_What to work on_
Only the images get left out; everything else in the records is to be transcribed exactly.

+++ Task input

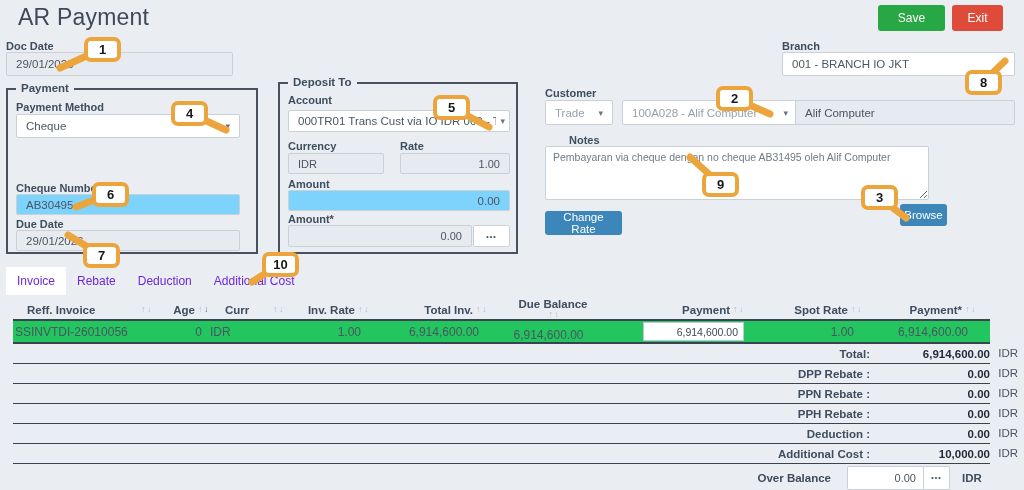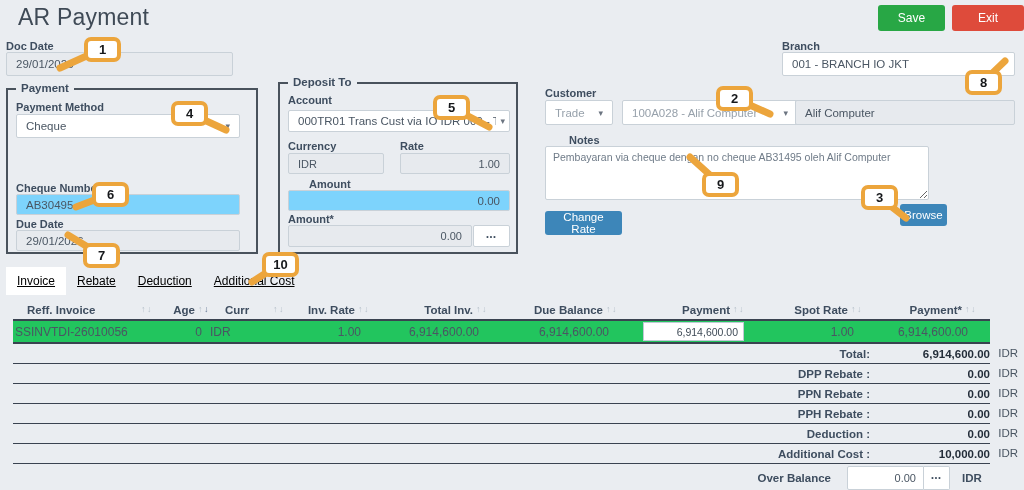"Exit" button.abs { width: 72px -> 51px }
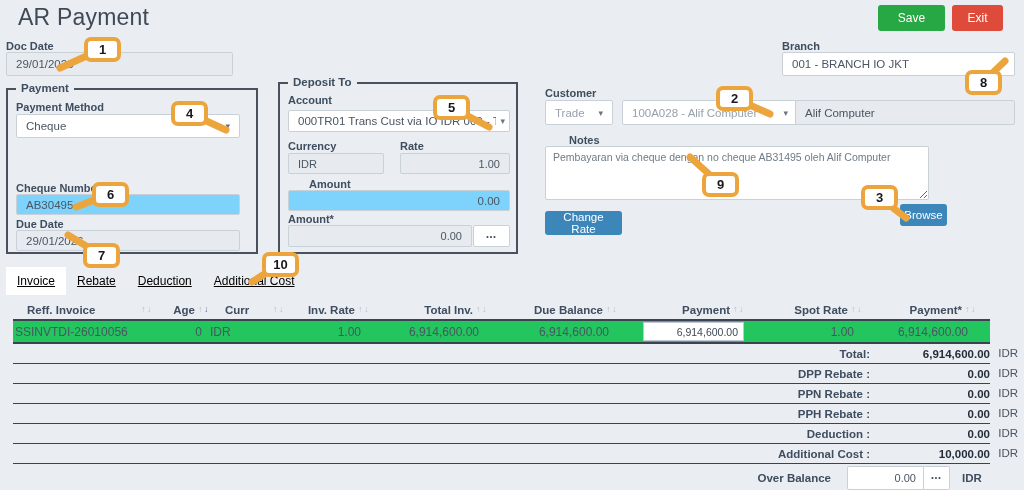"Amount" div.abs { margin-left: 21px -> none }
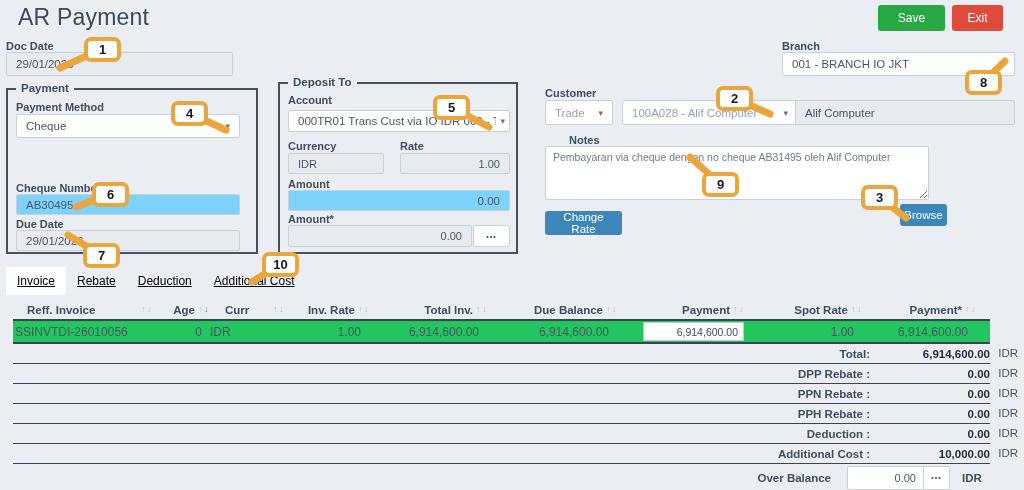"Invoice" .tab { color: #000000 -> #6d28d9; text-decoration: underline -> none }
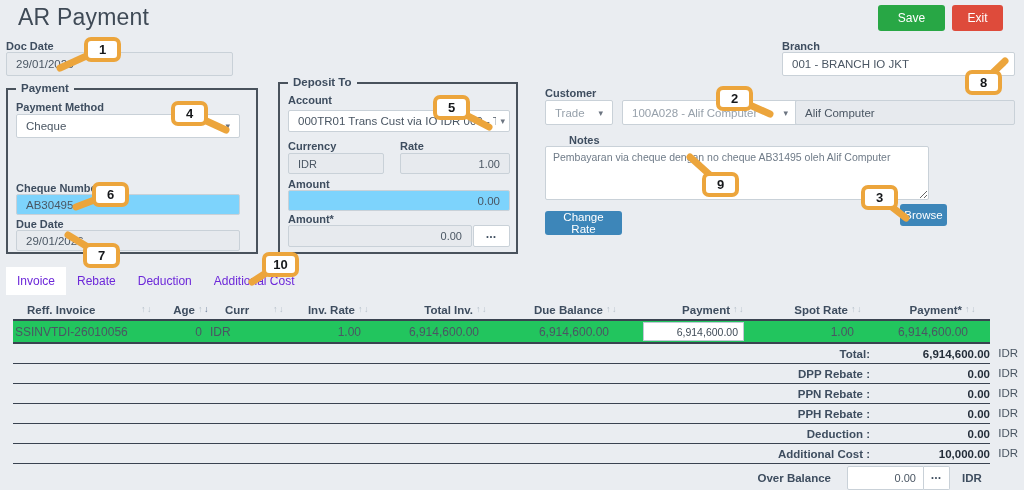"Due Balance" .c6 { flex-direction: none -> column }
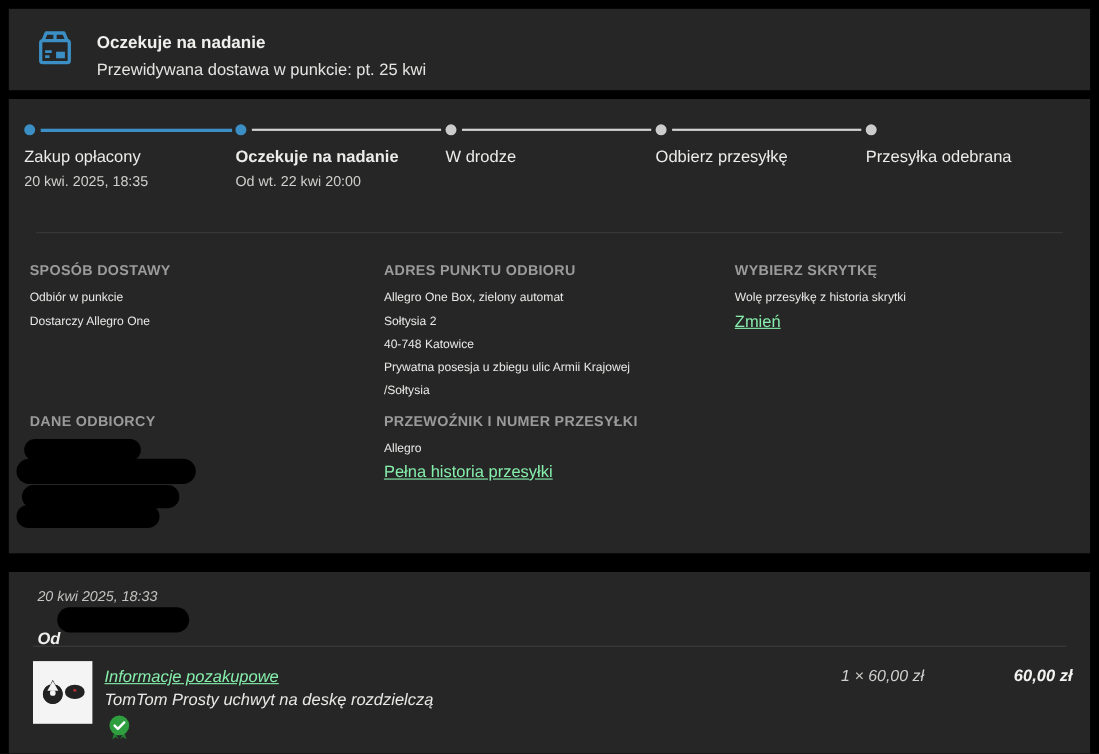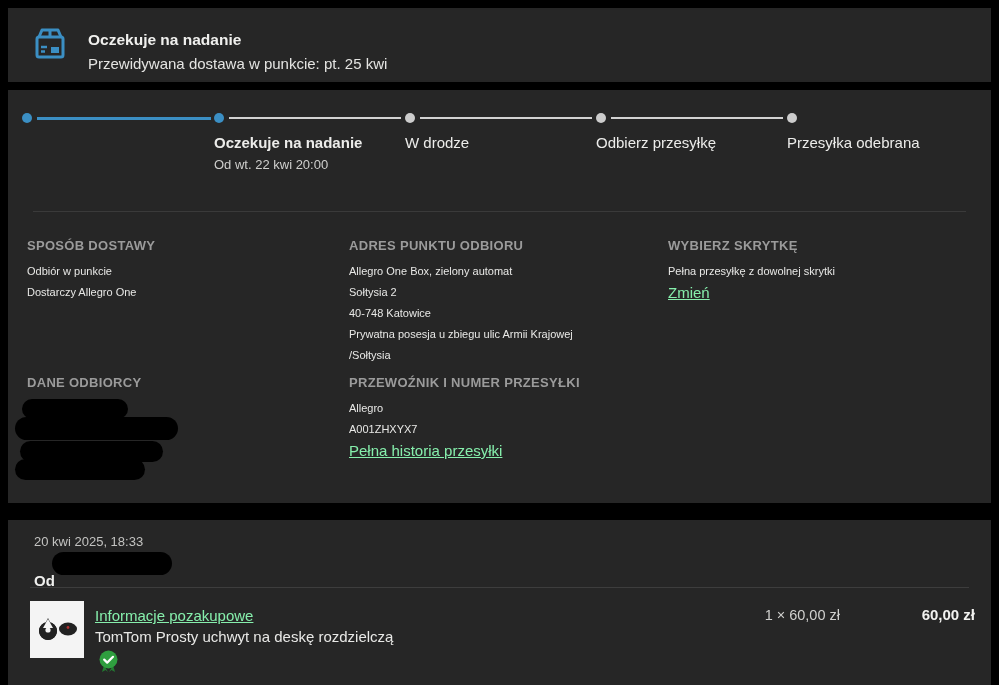"Zakup opłacony" div.step-label { html: none -> <div> <div>Zakup opłacony</div> <div>20 kwi. 2025, 18:35</div> </div> }
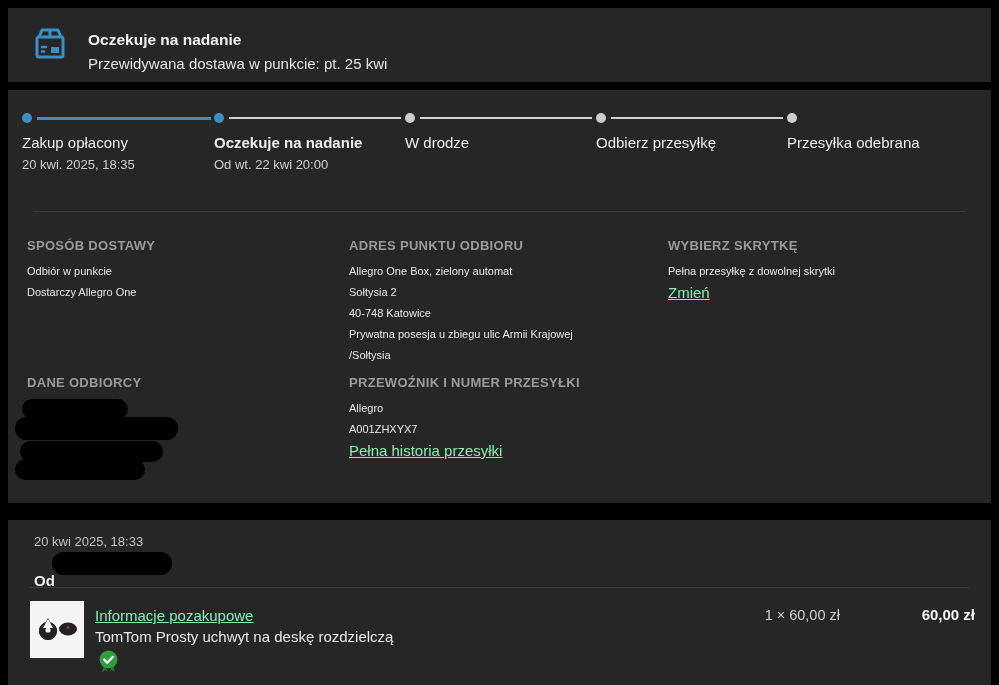"Pełna przesyłkę z dowolnej skrytki" div.detail-line { text: Pełna przesyłkę z dowolnej -> Wolę przesyłkę z historia }
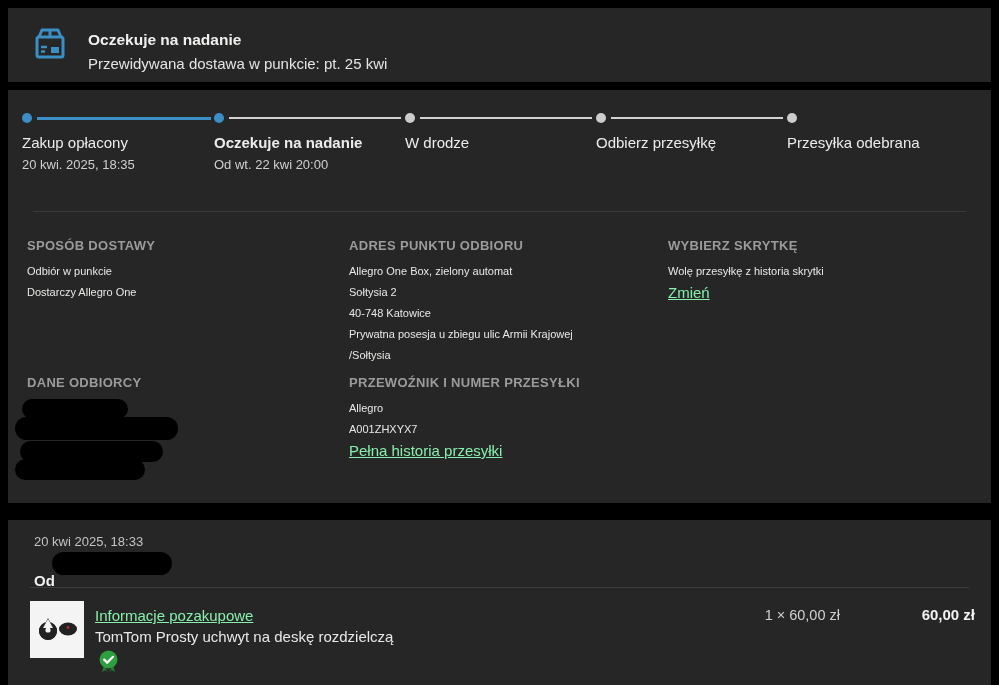"A001ZHXYX7" div.detail-line { html: <div>A001ZHXYX7</div> -> none }
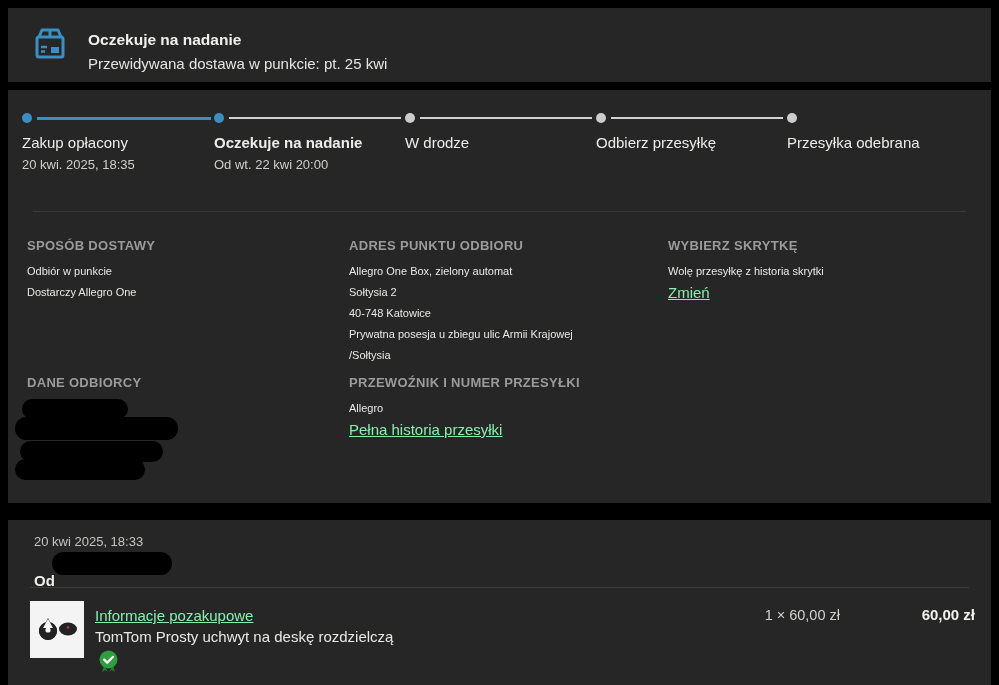"20 kwi 2025, 18:33" #card-order { font-style: none -> italic }
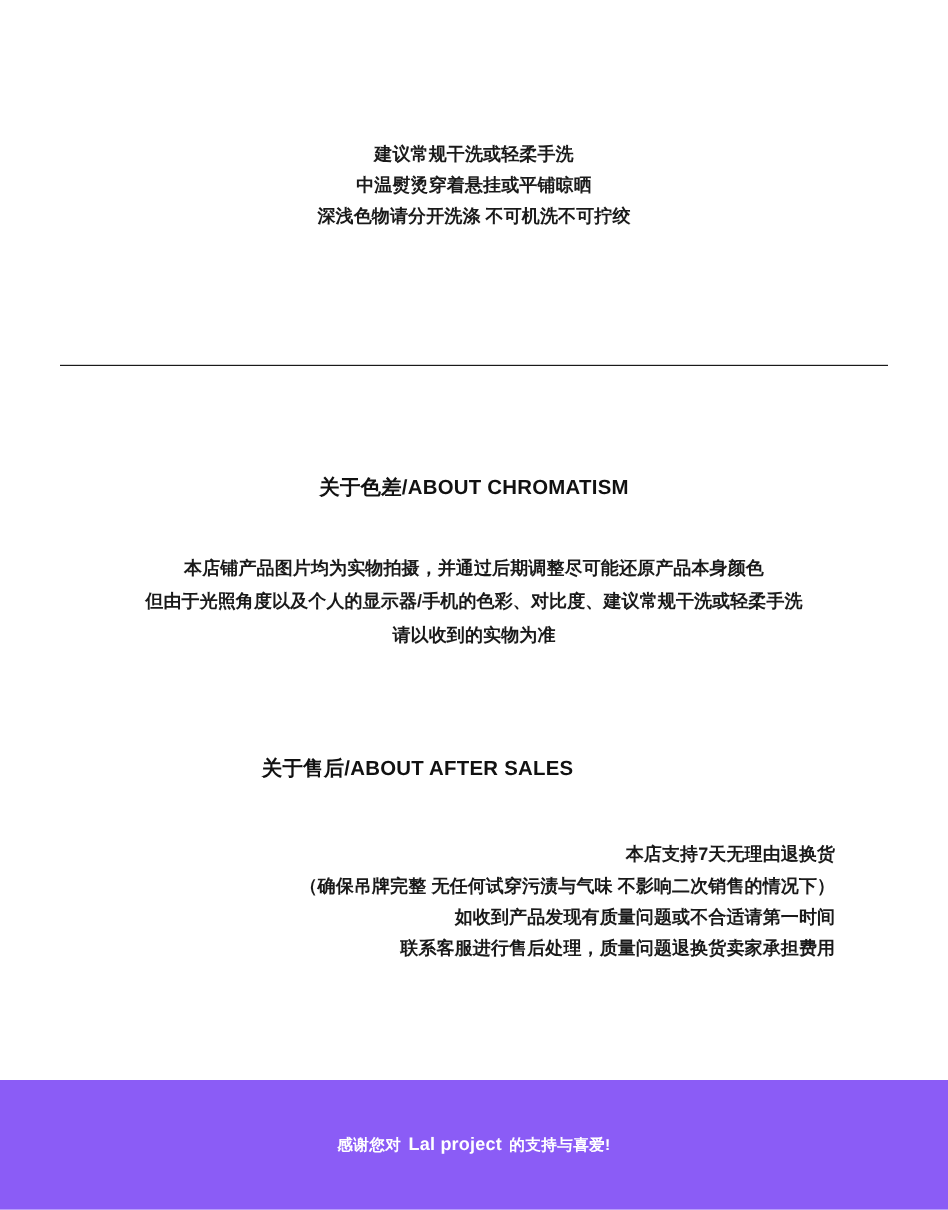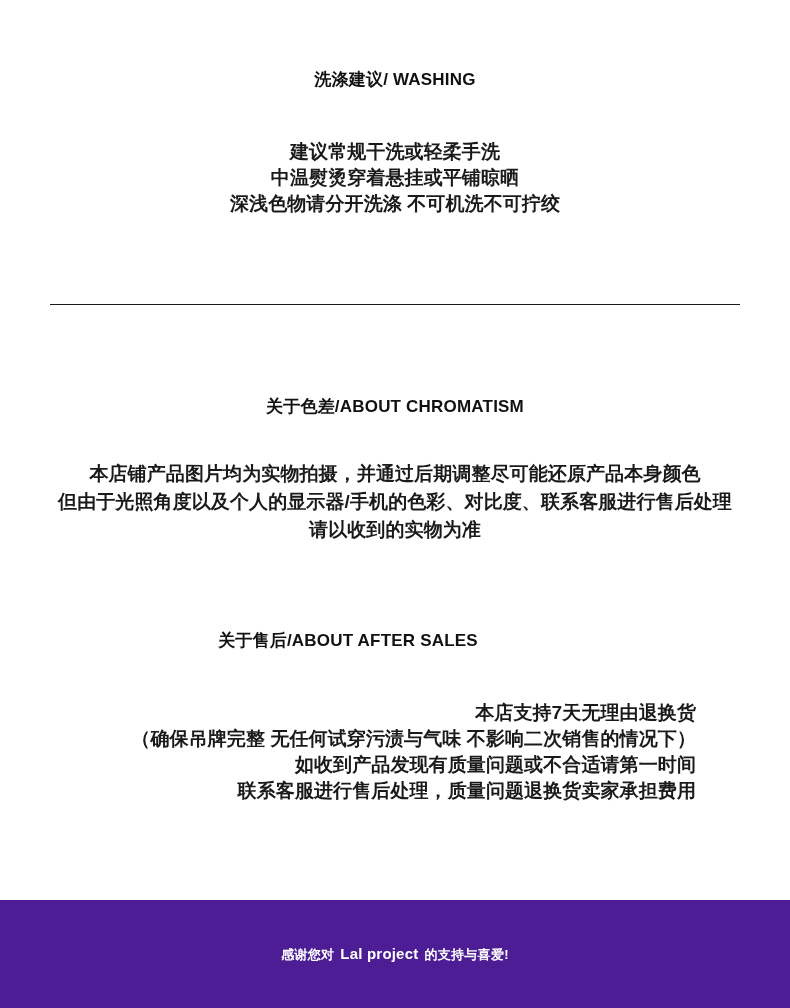"洗涤建议/ WASHING" div.section-title { html: <div>洗涤建议/ WASHING</div> -> none }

++++++

_Response box_
"Exit" button.abs { width: 72px -> 51px }
"Amount" div.abs { margin-left: 21px -> none }
"Invoice" .tab { color: #000000 -> #6d28d9; text-decoration: underline -> none }
"Due Balance" .c6 { flex-direction: none -> column }
"Zakup opłacony" div.step-label { html: none -> <div> <div>Zakup opłacony</div> <div>20 kwi. 2025, 18:35</div> </div> }
"Pełna przesyłkę z dowolnej skrytki" div.detail-line { text: Pełna przesyłkę z dowolnej -> Wolę przesyłkę z historia }
"A001ZHXYX7" div.detail-line { html: <div>A001ZHXYX7</div> -> none }
"20 kwi 2025, 18:33" #card-order { font-style: none -> italic }
"洗涤建议/ WASHING" div.section-title { html: <div>洗涤建议/ WASHING</div> -> none }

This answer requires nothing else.